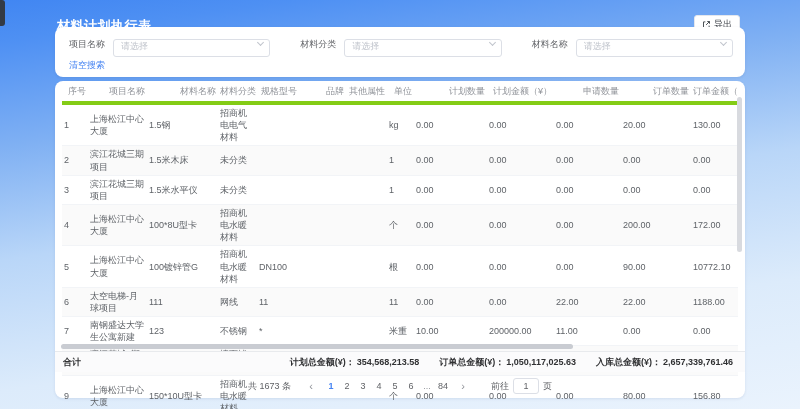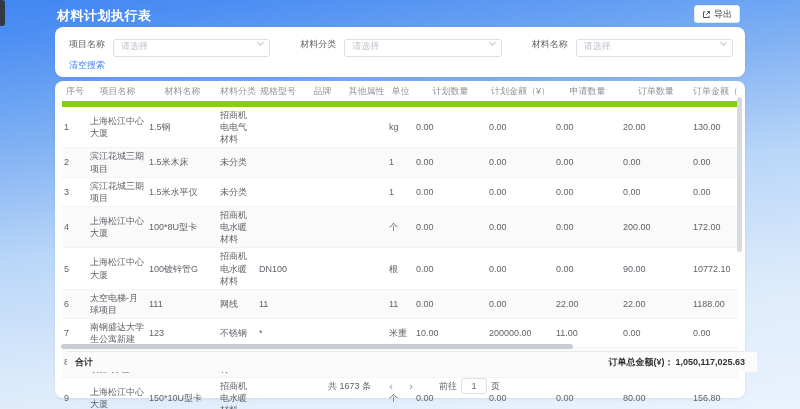--- a/index.html
+++ b/index.html
@@ -3,21 +3,21 @@
 <meta charset="utf-8">
 <style>
   * { margin:0; padding:0; box-sizing:border-box; }
   html,body { width:800px; height:409px; overflow:hidden; }
   body {
     font-family:"Liberation Sans", sans-serif;
     background:linear-gradient(172deg,#4186f2 0%,#4e90f3 8%,#7fb0f3 28%,#b9d6f8 50%,#dcebfb 75%,#eaf3fd 100%);
     position:relative;
   }
   .side-tab { position:absolute; left:0; top:180; width:5px; height:26px; background:#333a45; border-radius:0 3px 3px 0; }
-  .topbar { position:absolute; left:0; top:0; width:800px; height:27px; }
+  .topbar { position:absolute; left:0; top:10px; width:800px; height:27px; }
   .title { position:absolute; left:57px; top:7px; color:#fff; font-size:13px; font-weight:bold; letter-spacing:0.5px; }
   .export-btn { position:absolute; right:60px; top:5px; height:18px; background:#fff; border:1px solid #e4e7ed; border-radius:3px; display:flex; align-items:center; gap:3px; padding:0 7px; font-size:9px; color:#3a3f45; cursor:pointer;justify-content:center; }
   .export-btn svg { display:block; }
 
   .card { background:#fff; box-shadow:0 1px 3px rgba(30,60,120,0.10); border-radius:8px; position:absolute; left:55px; width:690px; }
 
   
   .card-filters { top:27px; height:50px; }
   .filter-row { display:flex; gap:30px; padding:8px 12px 0 14px; align-items:center; }
   .fgroup { flex:1; display:flex; align-items:center; min-width:0; }
@@ -26,33 +26,33 @@
   .fin { width:100%; height:18px; border:1px solid #dcdfe6; border-radius:3px; font-size:9px; padding:0 16px 4px 7px; color:#606266; outline:none; font-family:inherit; }
   .fin::placeholder { color:#c0c4cc; }
   .chev { position:absolute; right:7px; top:5px; width:5px; height:5px; border-right:1px solid #c0c4cc; border-bottom:1px solid #c0c4cc; transform:rotate(45deg); }
   .btn-row { display:flex; align-items:center; gap:16px; padding:6px 0 0 14px; }
   .search-btn { width:100px; height:19px; background:#4583f2; color:#fff; border:none; border-radius:3px; font-size:9px; cursor:pointer; font-family:inherit; }
   .clear-link { font-size:9px; color:#4583f2; cursor:pointer; text-decoration:none; }
 
   
   .card-table { top:81px; height:317px; }
   table { border-collapse:collapse; table-layout:fixed; width:676px; margin:1px 7px 0 7px; }
-  th { font-size:9px; color:#909399; font-weight:normal; text-align:center; padding:3px 2px; border-bottom:6px solid #84cc16; white-space:nowrap; overflow:hidden; }
+  th { font-size:9px; color:#909399; font-weight:normal; text-align:right; padding:3px 2px; border-bottom:4px solid #84cc16; white-space:nowrap; overflow:hidden; }
   td { font-size:9px; color:#5f6368; padding:2px 2px; height:28px; line-height:1.35; vertical-align:middle; word-break:break-all; border-bottom:1px solid #f2f4f7; overflow:hidden; }
   tbody tr:nth-child(even) { background:#fafafa; }
 
   .vscroll { position:absolute; right:3px; top:16px; width:5px; height:155px; background:#d8dadf; border-radius:3px; }
   .hscroll { position:absolute; left:6px; top:263px; width:512px; height:5px; background:#c9ccd2; border-radius:3px; }
 
-  .sumrow { position:absolute; left:12px; top:270px; width:690px; height:21px; background:#fbfbfc; border-top:1px solid #e8eaed; display:flex; align-items:center; font-size:9px; font-weight:bold; color:#303133; padding:0 12px 0 8px; }
+  .sumrow { position:absolute; left:0; top:270px; width:690px; height:21px; background:#fbfbfc; border-top:1px solid #e8eaed; display:flex; align-items:center; font-size:9px; font-weight:bold; color:#303133; padding:0 12px 0 8px; }
   .totals { margin-left:auto; display:flex; gap:20px; }
   .tgroup { white-space:nowrap; }
   .tgroup .tval { margin-left:2px; }
 
-  .pager { position:absolute; left:14px; top:296px; width:690px; height:18px; display:flex; align-items:center; justify-content:center; gap:4px; font-size:9px; color:#606266; }
+  .pager { position:absolute; left:0; top:296px; width:690px; height:18px; display:flex; align-items:center; justify-content:center; gap:4px; font-size:9px; color:#606266; }
   .ptotal { margin-right:8px; color:#606266; }
   .pbtn { min-width:16px; height:16px; display:inline-flex; align-items:center; justify-content:center; cursor:pointer; padding:0 2px; }
   .pbtn.active { color:#4583f2; font-weight:bold; }
   .pbtn.dots { cursor:default; color:#909399; }
   .parrow { color:#909399; font-size:11px; }
   .goto { margin-left:16px; display:inline-flex; align-items:center; gap:4px; }
   .goto-in { width:26px; height:16px; border:1px solid #dcdfe6; border-radius:3px; text-align:center; font-size:9px; color:#606266; outline:none; font-family:inherit; }
 </style>
 </head>
 <body>
@@ -272,26 +272,29 @@
           <td>80.00</td>
           <td>156.80</td>
         </tr>
       </tbody>
   </table>
   <div class="vscroll"></div>
   <div class="hscroll"></div>
   <div class="sumrow">
     <span>合计</span>
     <div class="totals" id="totals">
+        <span class="tgroup"><span>计划总金额(¥)：</span><span class="tval">354,568,213.58</span></span>
         <span class="tgroup"><span>订单总金额(¥)：</span><span class="tval">1,050,117,025.63</span></span>
+        <span class="tgroup"><span>入库总金额(¥)：</span><span class="tval">2,657,339,761.46</span></span>
       </div>
   </div>
   <div class="pager">
     <span class="ptotal">共 1673 条</span>
     <span class="pbtn parrow">‹</span>
+    <span id="pages"><span class="pbtn active">1</span><span class="pbtn">2</span><span class="pbtn">3</span><span class="pbtn">4</span><span class="pbtn">5</span><span class="pbtn">6</span><span class="pbtn dots">...</span><span class="pbtn">84</span></span>
     <span class="pbtn parrow">›</span>
     <span class="goto">
       <span>前往</span>
       <input class="goto-in" value="1" style="">
       <span>页</span>
     </span>
   </div>
 </div>
 
 </body></html>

◆ **TASK BRIEF**
The records must come back exactly, with their pictures removed.

◆ **SOLUTION**
--- a/index.html
+++ b/index.html
@@ -3,21 +3,21 @@
 <meta charset="utf-8">
 <style>
   * { margin:0; padding:0; box-sizing:border-box; }
   html,body { width:800px; height:409px; overflow:hidden; }
   body {
     font-family:"Liberation Sans", sans-serif;
     background:linear-gradient(172deg,#4186f2 0%,#4e90f3 8%,#7fb0f3 28%,#b9d6f8 50%,#dcebfb 75%,#eaf3fd 100%);
     position:relative;
   }
   .side-tab { position:absolute; left:0; top:180; width:5px; height:26px; background:#333a45; border-radius:0 3px 3px 0; }
-  .topbar { position:absolute; left:0; top:0; width:800px; height:27px; }
+  .topbar { position:absolute; left:0; top:10px; width:800px; height:27px; }
   .title { position:absolute; left:57px; top:7px; color:#fff; font-size:13px; font-weight:bold; letter-spacing:0.5px; }
   .export-btn { position:absolute; right:60px; top:5px; height:18px; background:#fff; border:1px solid #e4e7ed; border-radius:3px; display:flex; align-items:center; gap:3px; padding:0 7px; font-size:9px; color:#3a3f45; cursor:pointer;justify-content:center; }
   .export-btn svg { display:block; }
 
   .card { background:#fff; box-shadow:0 1px 3px rgba(30,60,120,0.10); border-radius:8px; position:absolute; left:55px; width:690px; }
 
   
   .card-filters { top:27px; height:50px; }
   .filter-row { display:flex; gap:30px; padding:8px 12px 0 14px; align-items:center; }
   .fgroup { flex:1; display:flex; align-items:center; min-width:0; }
@@ -26,33 +26,33 @@
   .fin { width:100%; height:18px; border:1px solid #dcdfe6; border-radius:3px; font-size:9px; padding:0 16px 4px 7px; color:#606266; outline:none; font-family:inherit; }
   .fin::placeholder { color:#c0c4cc; }
   .chev { position:absolute; right:7px; top:5px; width:5px; height:5px; border-right:1px solid #c0c4cc; border-bottom:1px solid #c0c4cc; transform:rotate(45deg); }
   .btn-row { display:flex; align-items:center; gap:16px; padding:6px 0 0 14px; }
   .search-btn { width:100px; height:19px; background:#4583f2; color:#fff; border:none; border-radius:3px; font-size:9px; cursor:pointer; font-family:inherit; }
   .clear-link { font-size:9px; color:#4583f2; cursor:pointer; text-decoration:none; }
 
   
   .card-table { top:81px; height:317px; }
   table { border-collapse:collapse; table-layout:fixed; width:676px; margin:1px 7px 0 7px; }
-  th { font-size:9px; color:#909399; font-weight:normal; text-align:center; padding:3px 2px; border-bottom:6px solid #84cc16; white-space:nowrap; overflow:hidden; }
+  th { font-size:9px; color:#909399; font-weight:normal; text-align:right; padding:3px 2px; border-bottom:4px solid #84cc16; white-space:nowrap; overflow:hidden; }
   td { font-size:9px; color:#5f6368; padding:2px 2px; height:28px; line-height:1.35; vertical-align:middle; word-break:break-all; border-bottom:1px solid #f2f4f7; overflow:hidden; }
   tbody tr:nth-child(even) { background:#fafafa; }
 
   .vscroll { position:absolute; right:3px; top:16px; width:5px; height:155px; background:#d8dadf; border-radius:3px; }
   .hscroll { position:absolute; left:6px; top:263px; width:512px; height:5px; background:#c9ccd2; border-radius:3px; }
 
-  .sumrow { position:absolute; left:12px; top:270px; width:690px; height:21px; background:#fbfbfc; border-top:1px solid #e8eaed; display:flex; align-items:center; font-size:9px; font-weight:bold; color:#303133; padding:0 12px 0 8px; }
+  .sumrow { position:absolute; left:0; top:270px; width:690px; height:21px; background:#fbfbfc; border-top:1px solid #e8eaed; display:flex; align-items:center; font-size:9px; font-weight:bold; color:#303133; padding:0 12px 0 8px; }
   .totals { margin-left:auto; display:flex; gap:20px; }
   .tgroup { white-space:nowrap; }
   .tgroup .tval { margin-left:2px; }
 
-  .pager { position:absolute; left:14px; top:296px; width:690px; height:18px; display:flex; align-items:center; justify-content:center; gap:4px; font-size:9px; color:#606266; }
+  .pager { position:absolute; left:0; top:296px; width:690px; height:18px; display:flex; align-items:center; justify-content:center; gap:4px; font-size:9px; color:#606266; }
   .ptotal { margin-right:8px; color:#606266; }
   .pbtn { min-width:16px; height:16px; display:inline-flex; align-items:center; justify-content:center; cursor:pointer; padding:0 2px; }
   .pbtn.active { color:#4583f2; font-weight:bold; }
   .pbtn.dots { cursor:default; color:#909399; }
   .parrow { color:#909399; font-size:11px; }
   .goto { margin-left:16px; display:inline-flex; align-items:center; gap:4px; }
   .goto-in { width:26px; height:16px; border:1px solid #dcdfe6; border-radius:3px; text-align:center; font-size:9px; color:#606266; outline:none; font-family:inherit; }
 </style>
 </head>
 <body>
@@ -272,26 +272,29 @@
           <td>80.00</td>
           <td>156.80</td>
         </tr>
       </tbody>
   </table>
   <div class="vscroll"></div>
   <div class="hscroll"></div>
   <div class="sumrow">
     <span>合计</span>
     <div class="totals" id="totals">
+        <span class="tgroup"><span>计划总金额(¥)：</span><span class="tval">354,568,213.58</span></span>
         <span class="tgroup"><span>订单总金额(¥)：</span><span class="tval">1,050,117,025.63</span></span>
+        <span class="tgroup"><span>入库总金额(¥)：</span><span class="tval">2,657,339,761.46</span></span>
       </div>
   </div>
   <div class="pager">
     <span class="ptotal">共 1673 条</span>
     <span class="pbtn parrow">‹</span>
+    <span id="pages"><span class="pbtn active">1</span><span class="pbtn">2</span><span class="pbtn">3</span><span class="pbtn">4</span><span class="pbtn">5</span><span class="pbtn">6</span><span class="pbtn dots">...</span><span class="pbtn">84</span></span>
     <span class="pbtn parrow">›</span>
     <span class="goto">
       <span>前往</span>
       <input class="goto-in" value="1" style="">
       <span>页</span>
     </span>
   </div>
 </div>
 
 </body></html>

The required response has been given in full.